Teks Sumber
::::
Senin, 14 Juli 2008

Gubernur NTT Adalah Mantan Aktivis GMNI

Kupang, Cakrawala - Frans Lebu Raya (48) adalah anak seorang petani terlahir di Desa Watoone, sebuah perkampungan sunyi di wilayah Kecamatan Witihama, Pulau Adonara, Kabupaten Flores Timur pada 18 Mei 1960.
Anak kedua dari tujuh bersaudara pasangan Ama Paulus Ola Samon dan Ina Maria Wae Peka (alm) ini selalu menampakkan sikap rendah diri. Ia hanya melemparkan senyum sebagai sebuah pesona sikap diam yang selalu ia tunjukkan ketika masuk sekolah dasar pada usia empat tahun.

Ia tenang dalam mengolah ilmu dan merajut pelajaran sampai akhrinya menyelesaikan studinya di SDK Watoona pada 1971 ketika suami dari Lusia Adinda Dua Nurak (34) dan ayah dari Maria Yubiliani Laetare Nurak dan Karmelia Eleonoraputri Bengan Tokan ini memasuki usianya yang ke-11.
Dalam usia yang masih belia itu, Lebu Raya kecil kemudian melanjutkan pendidikannya di SMP Palugodam, sebuah lembaga pendidikan swasta di Desa Sandosi yang letaknya di daerah dataran tinggi, sekitar 10 km dari kampung halamannya di Desa Watoone.
::::
(Cuplikan data)

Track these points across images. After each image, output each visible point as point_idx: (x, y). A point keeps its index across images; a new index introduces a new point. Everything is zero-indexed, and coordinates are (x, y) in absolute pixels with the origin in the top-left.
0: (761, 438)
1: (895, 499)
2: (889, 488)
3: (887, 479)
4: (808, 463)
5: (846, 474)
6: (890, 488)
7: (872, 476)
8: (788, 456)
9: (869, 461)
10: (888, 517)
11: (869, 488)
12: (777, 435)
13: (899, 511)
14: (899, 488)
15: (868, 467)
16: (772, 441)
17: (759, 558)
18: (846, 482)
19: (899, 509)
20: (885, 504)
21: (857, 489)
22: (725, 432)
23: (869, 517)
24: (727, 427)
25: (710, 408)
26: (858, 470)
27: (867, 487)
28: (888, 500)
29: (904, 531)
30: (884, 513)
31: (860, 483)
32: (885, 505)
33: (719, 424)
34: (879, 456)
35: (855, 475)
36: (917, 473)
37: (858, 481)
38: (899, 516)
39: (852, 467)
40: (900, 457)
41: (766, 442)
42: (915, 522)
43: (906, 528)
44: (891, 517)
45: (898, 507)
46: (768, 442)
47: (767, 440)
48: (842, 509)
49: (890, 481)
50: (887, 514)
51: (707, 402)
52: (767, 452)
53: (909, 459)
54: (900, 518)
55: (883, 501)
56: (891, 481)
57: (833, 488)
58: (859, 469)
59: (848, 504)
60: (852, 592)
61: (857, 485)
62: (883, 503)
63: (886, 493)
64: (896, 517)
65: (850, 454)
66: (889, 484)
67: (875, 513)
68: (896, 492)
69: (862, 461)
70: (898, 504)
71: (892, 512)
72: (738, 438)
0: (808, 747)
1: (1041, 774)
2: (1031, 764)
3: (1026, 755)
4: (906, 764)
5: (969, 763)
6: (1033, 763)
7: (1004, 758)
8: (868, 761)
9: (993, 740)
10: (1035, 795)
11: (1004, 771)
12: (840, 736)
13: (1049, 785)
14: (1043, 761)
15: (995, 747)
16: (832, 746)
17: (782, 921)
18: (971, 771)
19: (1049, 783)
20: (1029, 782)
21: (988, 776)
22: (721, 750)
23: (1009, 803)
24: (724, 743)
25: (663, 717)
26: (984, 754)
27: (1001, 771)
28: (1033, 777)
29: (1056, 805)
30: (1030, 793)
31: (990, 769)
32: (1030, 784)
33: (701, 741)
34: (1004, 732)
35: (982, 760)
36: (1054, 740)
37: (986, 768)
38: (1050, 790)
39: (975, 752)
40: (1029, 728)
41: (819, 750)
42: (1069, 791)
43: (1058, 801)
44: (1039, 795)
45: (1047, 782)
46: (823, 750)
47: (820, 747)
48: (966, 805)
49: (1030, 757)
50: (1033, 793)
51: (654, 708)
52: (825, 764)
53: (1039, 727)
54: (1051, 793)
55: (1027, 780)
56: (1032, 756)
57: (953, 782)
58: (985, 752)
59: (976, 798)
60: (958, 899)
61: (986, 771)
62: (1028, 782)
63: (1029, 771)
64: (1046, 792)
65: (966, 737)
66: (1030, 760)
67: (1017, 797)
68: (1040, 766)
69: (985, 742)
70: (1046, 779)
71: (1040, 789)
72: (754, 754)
::::
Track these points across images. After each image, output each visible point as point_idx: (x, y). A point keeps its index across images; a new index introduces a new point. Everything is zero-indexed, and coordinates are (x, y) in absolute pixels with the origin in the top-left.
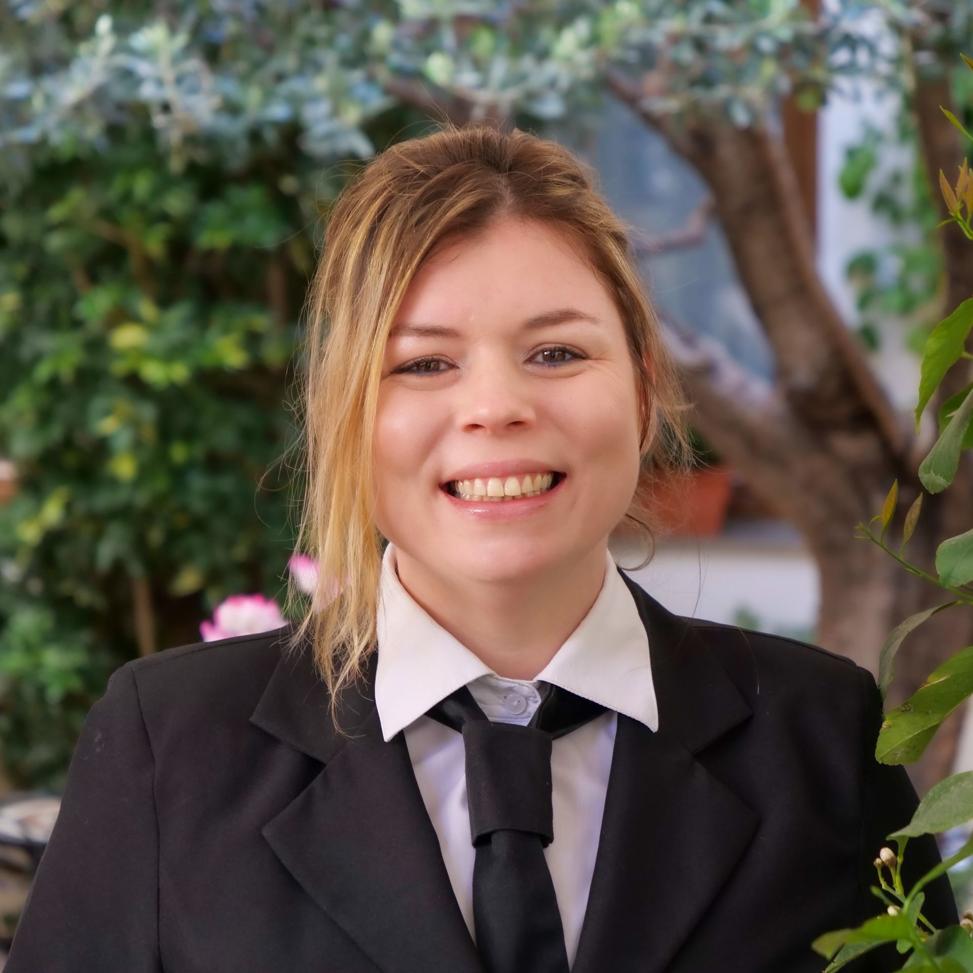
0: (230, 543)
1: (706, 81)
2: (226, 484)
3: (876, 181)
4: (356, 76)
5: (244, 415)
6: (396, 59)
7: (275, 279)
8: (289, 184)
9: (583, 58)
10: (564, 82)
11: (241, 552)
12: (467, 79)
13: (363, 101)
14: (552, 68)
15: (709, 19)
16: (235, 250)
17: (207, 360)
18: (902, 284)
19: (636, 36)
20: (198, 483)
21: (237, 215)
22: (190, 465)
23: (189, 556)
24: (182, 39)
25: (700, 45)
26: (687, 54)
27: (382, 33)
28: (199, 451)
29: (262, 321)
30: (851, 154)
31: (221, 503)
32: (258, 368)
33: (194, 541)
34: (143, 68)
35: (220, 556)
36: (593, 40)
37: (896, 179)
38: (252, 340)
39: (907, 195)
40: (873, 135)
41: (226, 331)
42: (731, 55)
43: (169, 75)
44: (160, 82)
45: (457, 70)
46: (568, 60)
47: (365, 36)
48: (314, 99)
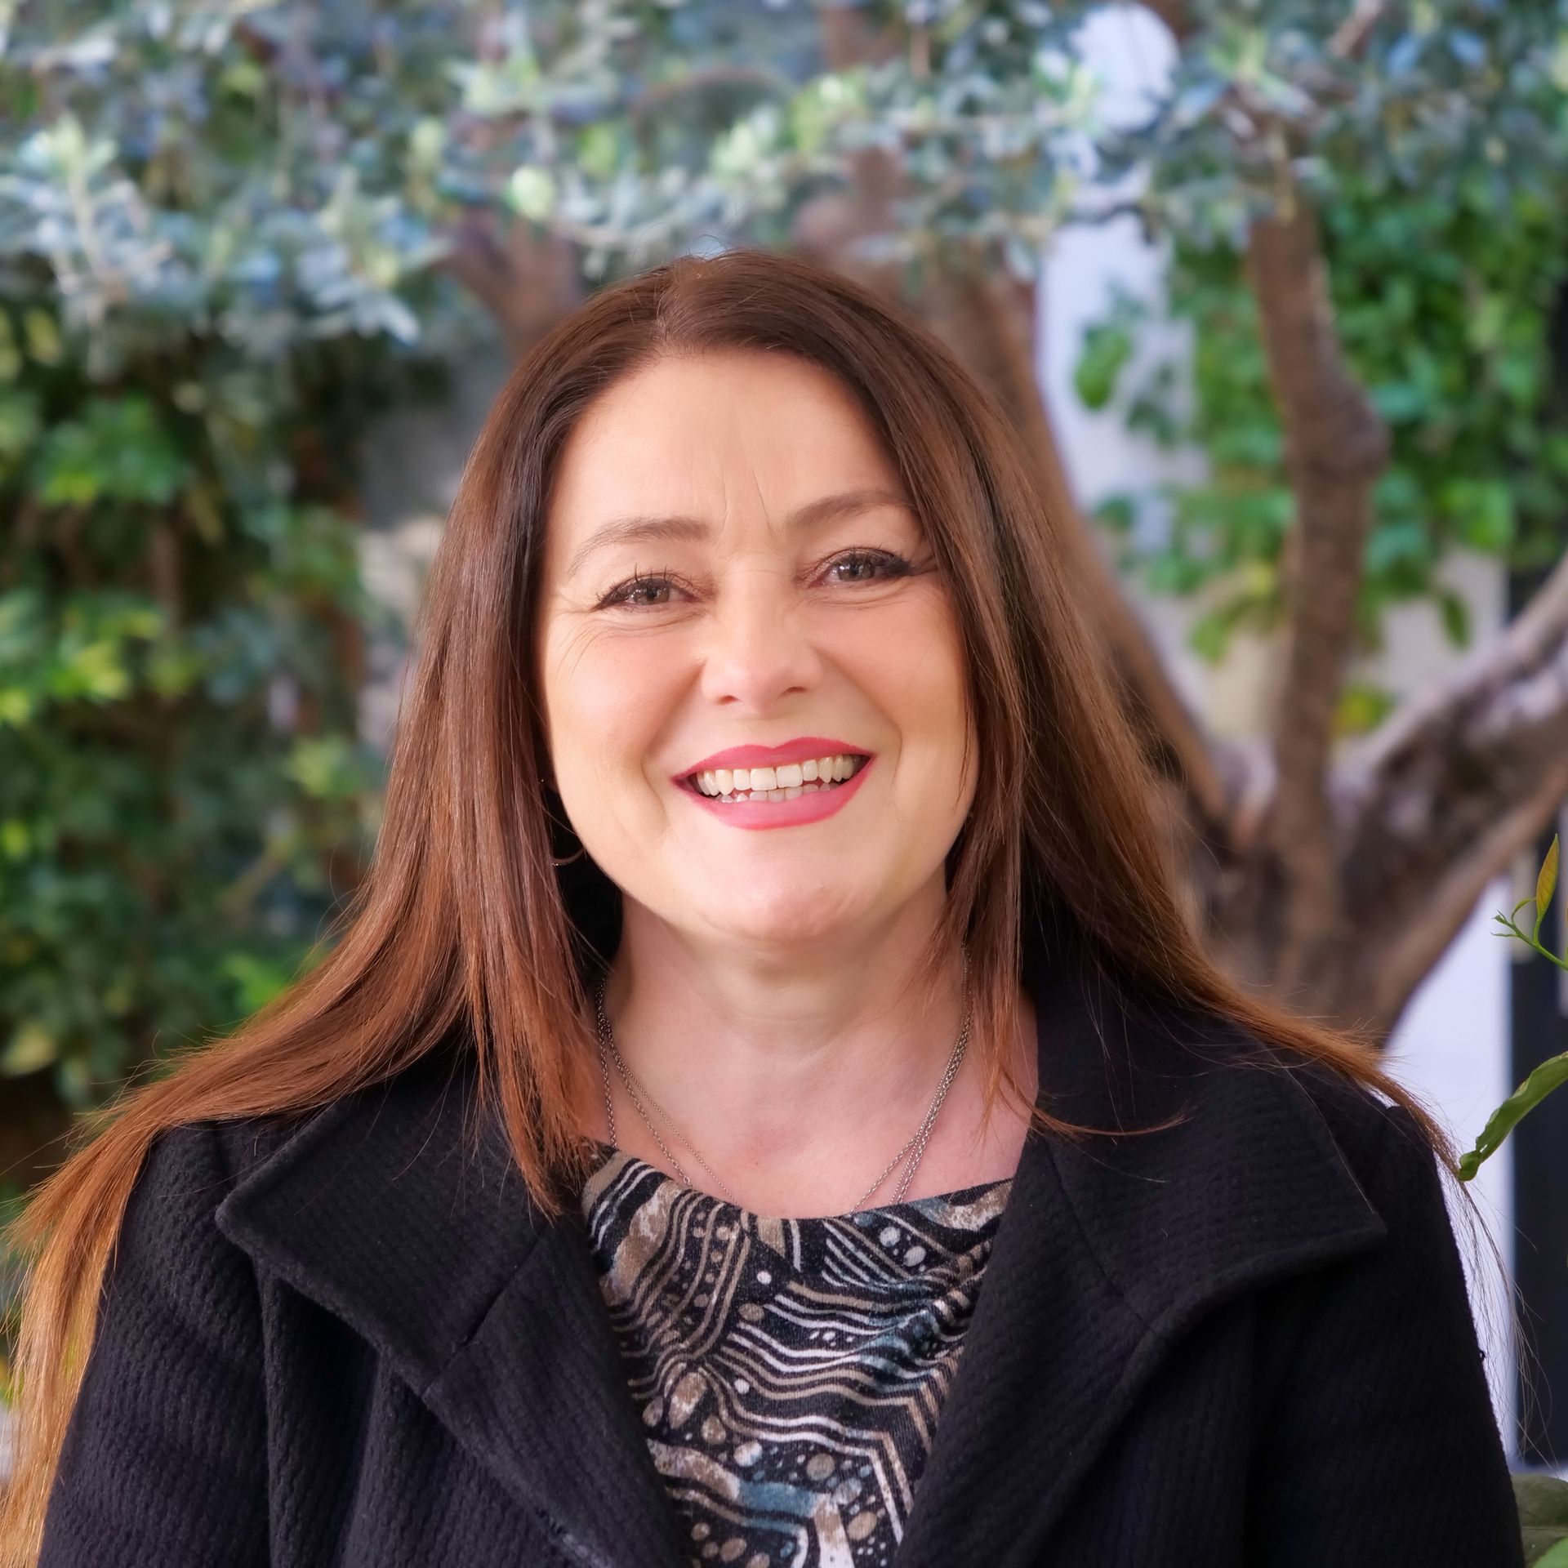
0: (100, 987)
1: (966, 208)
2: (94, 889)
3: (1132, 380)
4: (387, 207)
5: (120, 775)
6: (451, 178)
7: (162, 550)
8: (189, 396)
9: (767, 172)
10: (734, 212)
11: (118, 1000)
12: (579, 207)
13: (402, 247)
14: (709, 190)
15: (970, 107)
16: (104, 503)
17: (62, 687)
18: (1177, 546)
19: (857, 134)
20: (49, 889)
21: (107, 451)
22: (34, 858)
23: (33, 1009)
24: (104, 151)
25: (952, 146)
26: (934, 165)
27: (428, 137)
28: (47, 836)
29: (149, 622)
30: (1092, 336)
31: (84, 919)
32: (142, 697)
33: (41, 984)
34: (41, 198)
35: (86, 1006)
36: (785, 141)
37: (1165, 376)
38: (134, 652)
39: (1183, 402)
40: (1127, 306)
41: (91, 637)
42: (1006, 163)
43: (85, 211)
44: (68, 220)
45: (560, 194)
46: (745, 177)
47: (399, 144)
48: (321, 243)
::::
Instruksi Kerja 1
Suntinglah teks tentang Gubernur NTT: tuliskan kembali bagiannya mulai dari "Kupang, Cakrawala - Frans" sampai dengan "usianya yang ke-11.", dengan mengganti "petani" menjadi "nelayan".
Instruksi Kerja 2
Apakah pernyataan berikut sesuai dengan teks tentang Gubernur NTT? Jawab ya atau tidak untuk masing-masing, disertai kutipan penentu dari teks. (a) Frans Lebu Raya lahir di Desa Watoone pada 18 Mei 1960. (b) Frans Lebu Raya adalah anak ketiga dari tujuh bersaudara. (c) SMP Palugodam adalah sekolah negeri.

Jawaban 1
Kupang, Cakrawala - Frans Lebu Raya (48) adalah anak seorang nelayan terlahir di Desa Watoone, sebuah perkampungan sunyi di wilayah Kecamatan Witihama, Pulau Adonara, Kabupaten Flores Timur pada 18 Mei 1960.
Anak kedua dari tujuh bersaudara pasangan Ama Paulus Ola Samon dan Ina Maria Wae Peka (alm) ini selalu menampakkan sikap rendah diri. Ia hanya melemparkan senyum sebagai sebuah pesona sikap diam yang selalu ia tunjukkan ketika masuk sekolah dasar pada usia empat tahun.

Ia tenang dalam mengolah ilmu dan merajut pelajaran sampai akhrinya menyelesaikan studinya di SDK Watoona pada 1971 ketika suami dari Lusia Adinda Dua Nurak (34) dan ayah dari Maria Yubiliani Laetare Nurak dan Karmelia Eleonoraputri Bengan Tokan ini memasuki usianya yang ke-11.

Jawaban 2
(a) Ya: "terlahir di Desa Watoone" dan "pada 18 Mei 1960".
(b) Tidak: "Anak kedua dari tujuh bersaudara".
(c) Tidak: "sebuah lembaga pendidikan swasta".